O jak obiekt – w tym sezonie nasz klub rozgrywa swoje spotkania na boisku ze sztuczną nawierzchnią przy ulicy Piłkarskiej. Niniejszy obiekt stwarza nam komfortowe warunki podczas ligowych spotkań. Raz wyjątkowo w roli gospodarza rozegraliśmy mecz w Bobrownikach Śląskich.
P jak Puchar Polski – w pierwszym swoim sezonie nasza drużyna wzięła udział w okręgowych rozgrywkach Pucharu Polski. Niebiesko-czerwoni w pierwszej rundzie otrzymali wolny los, ale w drugiej szczęście już się do nich nie uśmiechnęło. Rywalem Nadziei były Szombierki Bytom, które pewnie zmierzają do ligi okręgowej. Klub pracujący w zupełnie innych realiach pokazał naszym graczom miejsce w szyku. Po jednostronnym widowisku lokalny rywal zdemolował Nadzieję, a efektem tego była porażka 0-8.
R jak remis – w jesiennych rozgrywkach podopieczni Adama Dyrdy zanotowali tylko jeden remis. Był to historyczny podział punktów dający nam pierwszy w historii punkt. Mecz był szczególny bowiem odbył się na obiekcie Górnika Bobrowniki Śląskie. Wówczas naszym rywalem były rezerwy Andaluzji Brzozowice-Kamień. Rywale prowadzili 1-0 do 90. minuty kiedy to wyrównującą bramkę zdobył Adam Fiszer.
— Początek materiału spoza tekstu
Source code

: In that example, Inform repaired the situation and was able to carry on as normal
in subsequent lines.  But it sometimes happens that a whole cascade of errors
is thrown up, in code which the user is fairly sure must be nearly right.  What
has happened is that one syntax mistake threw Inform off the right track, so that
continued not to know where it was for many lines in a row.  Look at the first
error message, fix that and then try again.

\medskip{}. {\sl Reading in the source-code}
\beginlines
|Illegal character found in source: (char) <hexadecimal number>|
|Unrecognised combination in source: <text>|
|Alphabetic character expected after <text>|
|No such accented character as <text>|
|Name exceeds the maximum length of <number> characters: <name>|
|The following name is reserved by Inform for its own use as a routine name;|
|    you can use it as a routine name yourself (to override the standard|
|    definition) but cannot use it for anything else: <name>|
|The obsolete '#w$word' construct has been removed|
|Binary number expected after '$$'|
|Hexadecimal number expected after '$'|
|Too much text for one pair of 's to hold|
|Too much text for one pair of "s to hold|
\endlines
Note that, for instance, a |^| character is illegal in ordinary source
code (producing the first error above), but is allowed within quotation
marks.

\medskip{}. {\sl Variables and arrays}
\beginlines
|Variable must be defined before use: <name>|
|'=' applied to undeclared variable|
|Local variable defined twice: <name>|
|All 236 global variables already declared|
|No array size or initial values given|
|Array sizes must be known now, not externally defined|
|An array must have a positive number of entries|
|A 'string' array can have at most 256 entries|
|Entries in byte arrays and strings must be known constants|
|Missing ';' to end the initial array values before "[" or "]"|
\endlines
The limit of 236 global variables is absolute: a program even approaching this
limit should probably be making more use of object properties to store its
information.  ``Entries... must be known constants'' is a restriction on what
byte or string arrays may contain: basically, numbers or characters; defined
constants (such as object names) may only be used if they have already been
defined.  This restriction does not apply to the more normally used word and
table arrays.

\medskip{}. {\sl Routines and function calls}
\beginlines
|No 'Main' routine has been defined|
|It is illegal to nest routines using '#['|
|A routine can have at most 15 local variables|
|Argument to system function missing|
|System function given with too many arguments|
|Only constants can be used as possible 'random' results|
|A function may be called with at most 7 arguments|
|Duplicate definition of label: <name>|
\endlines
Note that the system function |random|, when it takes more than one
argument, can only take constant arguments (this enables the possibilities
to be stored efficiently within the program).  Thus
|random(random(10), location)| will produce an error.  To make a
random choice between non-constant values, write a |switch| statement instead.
S jak sędziowanie – niestety poziom prowadzenia spotkań przez arbitrów w B-klasie nie zachwyca. Wielokrotnie sędziowie popełniali kardynalne błędy. Ciężko mówić jednak o jakimkolwiek wypaczaniu wyników. Były to bardziej pomyłki wynikające z braku doświadczenia czy umiejętności. Spotkania najniższego szczebla rozgrywek w Bytomiu prowadzą arbitrzy rozpoczynający swoją karierę bądź zmierzający na sędziowską emeryturę.
T jak trener – obecny szkoleniowiec Adam Dyrda prowadzi Niebiesko-czerwonych od 13 sierpnia. W pierwszym meczu wyjątkowo zespół prowadził Robert Czykiel. W najbliższym czasie sztab szkoleniowy Nadziei powinien się poszerzyć.
U jak ustawienie – do tej pory bytomski klub przeważnie grał systemem 4-4-2 z drobnymi wyjątkami. Mimo to na boisku taktyka wyglądała bardzo różnie. Świadczą o tym przede wszystkim wyniki odnoszone przez nasz zespół.
W jak wyjazdowe spotkania – istnieje jedna tabela, w której nasz zespół nie zajmuje ostatniego miejsca. Dotyczy ona spotkań wyjazdowych. Wprawdzie nasz klub w meczach na obcym terenie zdobył jedynie trzy punkty, ale wystarczyło to aby wyprzedzić w tej klasyfikacji rezerwy Andaluzji, które zebrały tylko dwa punkty.
Z jak zwycięstwo – ten historyczny moment nastąpił nie tak dawno, bo 11 listopada. Miał on miejsce w Boruszowicach, w meczu z tamtejszą Olimpią. Niebiesko-czerwoni po zaciętym meczu wygrali 2-1. Mecz był o tyle ważny, że wszyscy byli żądni rewanżu za sierpniową porażkę 0-13. Mamy nadzieję, że nasi piłkarze na tym nie poprzestaną i wiosną częściej będziemy mogli cieszyć się z kompletu punktów.